Security forces in Iran have been accused of clubbing a teenage schoolgirl to death and then ordering her family to say she’d had a heart attack.

Sadaf Movahedi poses in an undated photo. She allegedly died after being battered by police during protests in Iran. (Newsflash)

Nineteen-year-old Sadaf Movahedi – an only child – was allegedly struck on the head by baton-wielding security police as she left her school in Tehran on 17th October.

She was buried in Behesht-e Zahra Cemetery two days later.

Security agents threatened her family into stating that she had died of a heart attack, two sources close to the family told anti-regime media.

Sadaf Movahedi poses in an undated photo. She allegedly died after being battered by police during protests in Iran. (Newsflash)

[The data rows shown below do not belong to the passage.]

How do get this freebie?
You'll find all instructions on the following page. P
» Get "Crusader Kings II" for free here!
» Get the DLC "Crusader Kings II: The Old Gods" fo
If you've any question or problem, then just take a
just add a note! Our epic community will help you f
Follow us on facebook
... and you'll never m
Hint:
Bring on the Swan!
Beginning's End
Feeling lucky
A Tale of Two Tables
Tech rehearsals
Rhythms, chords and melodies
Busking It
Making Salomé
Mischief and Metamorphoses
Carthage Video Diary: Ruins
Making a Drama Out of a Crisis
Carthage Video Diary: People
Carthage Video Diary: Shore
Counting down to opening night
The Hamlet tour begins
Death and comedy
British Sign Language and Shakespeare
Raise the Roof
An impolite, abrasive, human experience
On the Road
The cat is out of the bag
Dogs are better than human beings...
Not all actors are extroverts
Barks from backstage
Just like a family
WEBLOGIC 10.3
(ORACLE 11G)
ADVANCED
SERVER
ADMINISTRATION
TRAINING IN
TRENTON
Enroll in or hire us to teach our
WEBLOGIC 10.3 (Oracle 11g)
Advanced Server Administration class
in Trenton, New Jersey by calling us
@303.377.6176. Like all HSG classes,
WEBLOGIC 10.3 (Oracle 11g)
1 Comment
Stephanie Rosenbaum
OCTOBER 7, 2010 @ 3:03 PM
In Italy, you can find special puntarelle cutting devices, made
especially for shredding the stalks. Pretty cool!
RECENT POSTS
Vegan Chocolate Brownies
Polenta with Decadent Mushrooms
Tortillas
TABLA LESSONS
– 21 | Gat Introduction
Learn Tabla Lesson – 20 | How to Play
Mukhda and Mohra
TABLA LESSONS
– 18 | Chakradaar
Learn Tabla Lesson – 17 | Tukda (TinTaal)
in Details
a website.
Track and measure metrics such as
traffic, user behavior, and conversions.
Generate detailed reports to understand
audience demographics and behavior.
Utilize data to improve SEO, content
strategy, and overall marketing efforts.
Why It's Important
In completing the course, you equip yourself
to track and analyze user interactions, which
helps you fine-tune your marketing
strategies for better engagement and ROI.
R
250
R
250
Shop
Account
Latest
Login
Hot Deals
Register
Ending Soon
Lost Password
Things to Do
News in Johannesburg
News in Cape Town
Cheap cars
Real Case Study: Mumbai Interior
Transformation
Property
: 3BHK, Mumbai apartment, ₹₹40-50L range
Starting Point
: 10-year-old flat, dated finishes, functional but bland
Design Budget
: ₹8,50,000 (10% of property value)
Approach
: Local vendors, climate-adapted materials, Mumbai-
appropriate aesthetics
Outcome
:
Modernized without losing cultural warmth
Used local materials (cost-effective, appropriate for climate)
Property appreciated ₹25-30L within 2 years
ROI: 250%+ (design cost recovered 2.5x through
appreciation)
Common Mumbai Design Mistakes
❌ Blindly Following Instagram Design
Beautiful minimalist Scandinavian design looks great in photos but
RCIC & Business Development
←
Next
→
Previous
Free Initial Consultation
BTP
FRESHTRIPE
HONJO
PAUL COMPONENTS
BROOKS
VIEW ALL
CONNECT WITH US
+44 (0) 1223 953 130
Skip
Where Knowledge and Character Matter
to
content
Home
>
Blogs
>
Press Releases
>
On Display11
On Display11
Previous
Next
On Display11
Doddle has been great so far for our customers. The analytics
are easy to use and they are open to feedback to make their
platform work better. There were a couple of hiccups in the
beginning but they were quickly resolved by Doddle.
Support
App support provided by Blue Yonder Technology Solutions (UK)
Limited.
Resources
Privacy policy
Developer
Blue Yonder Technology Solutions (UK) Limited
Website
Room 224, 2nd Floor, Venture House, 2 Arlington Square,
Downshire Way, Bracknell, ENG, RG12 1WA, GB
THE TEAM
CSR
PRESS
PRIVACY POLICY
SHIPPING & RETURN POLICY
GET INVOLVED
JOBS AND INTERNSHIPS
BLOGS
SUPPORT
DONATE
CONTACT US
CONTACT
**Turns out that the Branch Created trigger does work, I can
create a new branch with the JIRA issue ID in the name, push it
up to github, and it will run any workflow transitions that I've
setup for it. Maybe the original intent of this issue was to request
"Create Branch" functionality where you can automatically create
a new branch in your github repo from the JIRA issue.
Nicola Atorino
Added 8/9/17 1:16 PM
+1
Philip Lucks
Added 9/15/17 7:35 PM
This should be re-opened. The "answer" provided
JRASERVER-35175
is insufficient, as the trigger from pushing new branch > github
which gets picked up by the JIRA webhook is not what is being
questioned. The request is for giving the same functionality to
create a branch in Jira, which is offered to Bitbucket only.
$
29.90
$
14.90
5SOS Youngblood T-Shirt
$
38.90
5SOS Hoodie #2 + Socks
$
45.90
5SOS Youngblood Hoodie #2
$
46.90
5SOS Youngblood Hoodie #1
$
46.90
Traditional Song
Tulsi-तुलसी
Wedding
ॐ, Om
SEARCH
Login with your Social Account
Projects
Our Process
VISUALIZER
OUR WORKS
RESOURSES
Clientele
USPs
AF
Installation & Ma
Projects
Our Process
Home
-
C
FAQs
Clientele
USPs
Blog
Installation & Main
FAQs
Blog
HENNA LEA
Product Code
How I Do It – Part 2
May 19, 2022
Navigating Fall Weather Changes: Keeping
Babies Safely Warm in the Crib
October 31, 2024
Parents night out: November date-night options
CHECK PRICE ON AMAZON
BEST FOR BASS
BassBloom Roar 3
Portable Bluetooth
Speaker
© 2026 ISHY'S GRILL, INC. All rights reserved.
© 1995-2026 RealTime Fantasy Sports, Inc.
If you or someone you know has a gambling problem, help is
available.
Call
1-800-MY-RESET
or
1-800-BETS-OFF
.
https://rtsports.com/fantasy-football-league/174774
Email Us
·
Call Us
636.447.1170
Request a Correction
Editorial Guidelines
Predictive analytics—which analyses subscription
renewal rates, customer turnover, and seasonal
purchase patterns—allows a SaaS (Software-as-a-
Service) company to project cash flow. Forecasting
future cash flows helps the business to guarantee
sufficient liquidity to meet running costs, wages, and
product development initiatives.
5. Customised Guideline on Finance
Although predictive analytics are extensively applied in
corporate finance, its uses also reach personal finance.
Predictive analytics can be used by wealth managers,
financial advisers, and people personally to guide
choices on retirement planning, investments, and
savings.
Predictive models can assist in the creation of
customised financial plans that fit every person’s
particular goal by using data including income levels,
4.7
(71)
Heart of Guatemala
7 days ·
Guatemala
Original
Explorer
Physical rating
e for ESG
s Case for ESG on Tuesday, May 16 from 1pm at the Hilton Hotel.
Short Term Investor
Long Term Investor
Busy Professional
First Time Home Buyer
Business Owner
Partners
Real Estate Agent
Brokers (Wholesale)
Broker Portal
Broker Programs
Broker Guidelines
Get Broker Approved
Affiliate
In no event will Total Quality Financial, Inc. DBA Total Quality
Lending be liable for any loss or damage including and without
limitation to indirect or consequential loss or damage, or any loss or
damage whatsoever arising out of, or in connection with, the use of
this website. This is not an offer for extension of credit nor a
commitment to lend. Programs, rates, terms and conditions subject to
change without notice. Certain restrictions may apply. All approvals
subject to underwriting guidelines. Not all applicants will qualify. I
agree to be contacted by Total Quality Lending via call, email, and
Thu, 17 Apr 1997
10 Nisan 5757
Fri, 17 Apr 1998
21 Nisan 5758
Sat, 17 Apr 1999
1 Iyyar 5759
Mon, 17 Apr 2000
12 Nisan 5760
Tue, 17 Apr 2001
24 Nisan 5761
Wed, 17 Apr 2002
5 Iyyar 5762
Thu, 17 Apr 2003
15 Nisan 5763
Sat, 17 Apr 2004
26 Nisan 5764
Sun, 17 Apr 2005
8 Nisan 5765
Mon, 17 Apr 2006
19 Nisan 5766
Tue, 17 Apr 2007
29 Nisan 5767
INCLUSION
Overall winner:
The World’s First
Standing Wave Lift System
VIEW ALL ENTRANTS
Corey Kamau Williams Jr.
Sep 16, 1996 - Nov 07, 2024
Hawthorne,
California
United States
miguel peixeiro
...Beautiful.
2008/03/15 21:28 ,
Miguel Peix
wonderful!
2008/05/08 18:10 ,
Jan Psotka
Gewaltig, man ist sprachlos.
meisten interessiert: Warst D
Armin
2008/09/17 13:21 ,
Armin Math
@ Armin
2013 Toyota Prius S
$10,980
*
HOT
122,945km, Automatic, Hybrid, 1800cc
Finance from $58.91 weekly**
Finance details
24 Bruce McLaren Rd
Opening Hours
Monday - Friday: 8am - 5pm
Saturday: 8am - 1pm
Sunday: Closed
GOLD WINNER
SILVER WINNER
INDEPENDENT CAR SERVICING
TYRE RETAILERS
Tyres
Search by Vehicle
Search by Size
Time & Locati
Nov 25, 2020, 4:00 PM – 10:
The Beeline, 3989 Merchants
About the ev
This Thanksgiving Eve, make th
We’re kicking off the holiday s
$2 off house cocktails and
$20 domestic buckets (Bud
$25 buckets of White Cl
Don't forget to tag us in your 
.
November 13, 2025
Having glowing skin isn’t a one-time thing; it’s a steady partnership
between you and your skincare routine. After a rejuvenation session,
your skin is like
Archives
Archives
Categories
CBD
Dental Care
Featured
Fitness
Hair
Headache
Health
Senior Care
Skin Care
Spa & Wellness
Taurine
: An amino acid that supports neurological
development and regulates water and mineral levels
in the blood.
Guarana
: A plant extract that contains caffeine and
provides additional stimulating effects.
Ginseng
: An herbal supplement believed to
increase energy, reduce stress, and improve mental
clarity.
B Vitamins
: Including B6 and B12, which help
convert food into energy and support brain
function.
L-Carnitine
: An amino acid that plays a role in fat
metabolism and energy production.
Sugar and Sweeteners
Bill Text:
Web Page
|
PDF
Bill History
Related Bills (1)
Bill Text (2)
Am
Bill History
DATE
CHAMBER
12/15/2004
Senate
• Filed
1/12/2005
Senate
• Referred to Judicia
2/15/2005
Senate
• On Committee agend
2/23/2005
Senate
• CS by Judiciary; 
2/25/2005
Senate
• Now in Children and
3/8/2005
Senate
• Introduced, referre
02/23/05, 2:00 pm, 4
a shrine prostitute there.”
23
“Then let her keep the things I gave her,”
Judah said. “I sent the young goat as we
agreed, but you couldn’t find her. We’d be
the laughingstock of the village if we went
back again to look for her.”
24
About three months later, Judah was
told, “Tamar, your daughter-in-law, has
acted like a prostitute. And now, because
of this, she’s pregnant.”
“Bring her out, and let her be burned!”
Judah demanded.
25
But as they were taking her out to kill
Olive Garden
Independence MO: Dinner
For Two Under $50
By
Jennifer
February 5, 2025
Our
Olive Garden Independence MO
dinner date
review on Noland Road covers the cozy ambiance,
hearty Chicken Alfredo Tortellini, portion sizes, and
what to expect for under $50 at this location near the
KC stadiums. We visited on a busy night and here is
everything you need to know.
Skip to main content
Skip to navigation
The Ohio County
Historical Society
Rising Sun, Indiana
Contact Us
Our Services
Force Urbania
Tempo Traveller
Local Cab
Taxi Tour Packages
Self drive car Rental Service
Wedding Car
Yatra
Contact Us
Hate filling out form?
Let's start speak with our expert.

One told how the agents had been lying in wait for Sadaf in an alleyway after she finished school that day.

They had identified her from footage of an earlier protest by her red hair, the source – a parent of a classmate of Sadaf – claimed.

Sadaf Movahedi poses in an undated photo. She allegedly died after being battered by police during protests in Iran. (@simorgh._photography/Newsflash)

Sadaf went home after the beating with severe head pain, but her family was said to be afraid to take her to hospital.

She died a few hours later, allegedly from internal bleeding. The source denied she had a heart condition.

The second source told local media that one of Sadaf’s close relatives works in a government institution.

Sadaf Movahedi poses in an undated photo. She allegedly died after being battered by police during protests in Iran. (@simorgh._photography/Newsflash)

The same source told how her friends and classmates had been forced to delete posts about the teenager online and warned against mentioning her again.

The protests that erupted in Iran on 16th September following the death of Mahsa Amini have so far claimed the lives of around 323 people and injured at least 1,160, according to independent estimates.